» **Exercise instructions**:
Type out every line of the records below word for word.

» **Raw data**:
►

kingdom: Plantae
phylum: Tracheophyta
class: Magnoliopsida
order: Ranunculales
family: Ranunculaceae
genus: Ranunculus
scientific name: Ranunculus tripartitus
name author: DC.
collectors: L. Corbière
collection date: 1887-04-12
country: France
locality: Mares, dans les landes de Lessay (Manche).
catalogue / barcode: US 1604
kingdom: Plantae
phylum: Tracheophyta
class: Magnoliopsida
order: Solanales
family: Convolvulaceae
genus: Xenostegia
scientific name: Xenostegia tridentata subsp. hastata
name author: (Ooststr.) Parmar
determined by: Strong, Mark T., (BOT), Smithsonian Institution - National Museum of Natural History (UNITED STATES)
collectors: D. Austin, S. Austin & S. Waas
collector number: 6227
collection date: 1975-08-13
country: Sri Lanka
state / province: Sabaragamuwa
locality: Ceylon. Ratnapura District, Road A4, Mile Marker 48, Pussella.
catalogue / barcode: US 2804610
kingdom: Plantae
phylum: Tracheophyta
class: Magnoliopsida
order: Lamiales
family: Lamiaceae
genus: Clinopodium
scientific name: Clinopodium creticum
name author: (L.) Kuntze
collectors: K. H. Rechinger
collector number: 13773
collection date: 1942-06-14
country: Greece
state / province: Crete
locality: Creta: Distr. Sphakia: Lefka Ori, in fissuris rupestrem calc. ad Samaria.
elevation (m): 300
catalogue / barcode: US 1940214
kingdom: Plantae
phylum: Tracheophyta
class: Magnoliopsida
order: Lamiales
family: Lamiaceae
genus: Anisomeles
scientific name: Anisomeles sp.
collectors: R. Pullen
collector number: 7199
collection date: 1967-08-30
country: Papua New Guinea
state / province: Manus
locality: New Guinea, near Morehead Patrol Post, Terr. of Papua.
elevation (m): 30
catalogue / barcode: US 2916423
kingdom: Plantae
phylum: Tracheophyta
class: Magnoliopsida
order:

◄

» **Exercise answer**:
kingdom: Plantae
phylum: Tracheophyta
class: Magnoliopsida
order: Ranunculales
family: Ranunculaceae
genus: Ranunculus
scientific name: Ranunculus tripartitus
name author: DC.
collectors: L. Corbière
collection date: 1887-04-12
country: France
locality: Mares, dans les landes de Lessay (Manche).
catalogue / barcode: US 1604
kingdom: Plantae
phylum: Tracheophyta
class: Magnoliopsida
order: Solanales
family: Convolvulaceae
genus: Xenostegia
scientific name: Xenostegia tridentata subsp. hastata
name author: (Ooststr.) Parmar
determined by: Strong, Mark T., (BOT), Smithsonian Institution - National Museum of Natural History (UNITED STATES)
collectors: D. Austin, S. Austin & S. Waas
collector number: 6227
collection date: 1975-08-13
country: Sri Lanka
state / province: Sabaragamuwa
locality: Ceylon. Ratnapura District, Road A4, Mile Marker 48, Pussella.
catalogue / barcode: US 2804610
kingdom: Plantae
phylum: Tracheophyta
class: Magnoliopsida
order: Lamiales
family: Lamiaceae
genus: Clinopodium
scientific name: Clinopodium creticum
name author: (L.) Kuntze
collectors: K. H. Rechinger
collector number: 13773
collection date: 1942-06-14
country: Greece
state / province: Crete
locality: Creta: Distr. Sphakia: Lefka Ori, in fissuris rupestrem calc. ad Samaria.
elevation (m): 300
catalogue / barcode: US 1940214
kingdom: Plantae
phylum: Tracheophyta
class: Magnoliopsida
order: Lamiales
family: Lamiaceae
genus: Anisomeles
scientific name: Anisomeles sp.
collectors: R. Pullen
collector number: 7199
collection date: 1967-08-30
country: Papua New Guinea
state / province: Manus
locality: New Guinea, near Morehead Patrol Post, Terr. of Papua.
elevation (m): 30
catalogue / barcode: US 2916423
kingdom: Plantae
phylum: Tracheophyta
class: Magnoliopsida
order:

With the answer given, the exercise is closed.